Der Junge tuschelte mit seinem Nachbarn. Der sah zu ihr herüber und antwortete etwas. Darauf starrte sie der Bursche neugierig über das Rund hinweg an.

»Wer ist das?« fragte Sarmantha niemand Bestimmten.

»Malachias«, antwortete eine Stimme.

»Malachias wie der Malachias?«

»Er ist es selbst«, erklärte die Stimme.

»Unsinn!« stieß Sarmantha aus. »Malachias ist Mitte Zwanzig. Das Bübchen ist allenfalls siebzehn. Außerdem ist er irgendwo im Süden.«

»Er ist heute angekommen.«

Sarmantha schüttelte den Kopf. Dieser junge Kerl sollte der außergewöhnlich befähigte Krieger und Heerführer sein, von dem sie schon so vieles gehört hatte? Kaum zu glauben!
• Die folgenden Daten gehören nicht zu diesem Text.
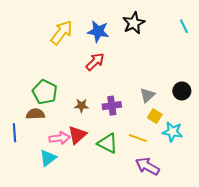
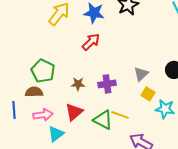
pink arrow: (60, 138) -> (43, 115), moved
yellow line: (138, 138) -> (120, 115), moved
cyan triangle: (48, 158) -> (56, 134), moved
Sie wandte sich zu dem Mann um, der zu ihr gesprochen hatte. Er war ein knapp dreißigjähriger Leomanne mit den verwirrendsten grünen Augen. Strahlend nannte er seinen Namen: Hyggald.

Sarmantha spürte eine Hand auf ihrem Rücken. »Du bist dran«, flüsterte Eleta.

Sie riß sich los und wandte sich an die Versammlung, brauchte aber einen Herzschlag lang, um zu sich zu finden. »Ich komme wegen unserer besiegten Feinde.«

»Was ist mit ihnen?« fragte Swidpal. »Wer sich uns anschließen will, ist willkommen. Der Rest darf gehen. Wir können uns kaum selbst ernähren. Was bleibt uns also übrig? Das gilt natürlich nicht für die Adligen.«

»Was ist mit den Hilfstruppen der Kaiserlichen? Ich hörte, daß ihr sie ebenfalls ohne Bedingungen abziehen lassen wollt. Wäre es nicht besser, wenn sich ihre Anführer, Häuptlinge und Fürsten zu Aionar bekennen würden?«

Swidpal sah sich im Rund um: »Wir haben einen Waffenstillstand mit ihnen. Wenn wir sie zwingen, müssen wir vielleicht kämpfen. Wir sollten sie einstweilen in Ruhe lassen und alle Kraft gegen das Imperium wenden. So führt man besonnen Krieg. Man setzt Schwerpunkte.«

»Aber wir führen keinen gewöhnlichen Krieg«, hielt ihm Sarmantha vor und erhob die Stimme. »Wofür kämpfen wir?«

»Für Aionar!« brüllte ihr Gefolge einstimmig und klatschte in die Hände: »Für Aionar! Für Aionar!«

»Für Gott!« stimmte Sarmantha mit ein.

Im Grunde verabscheute sie derartige Machtkämpfe.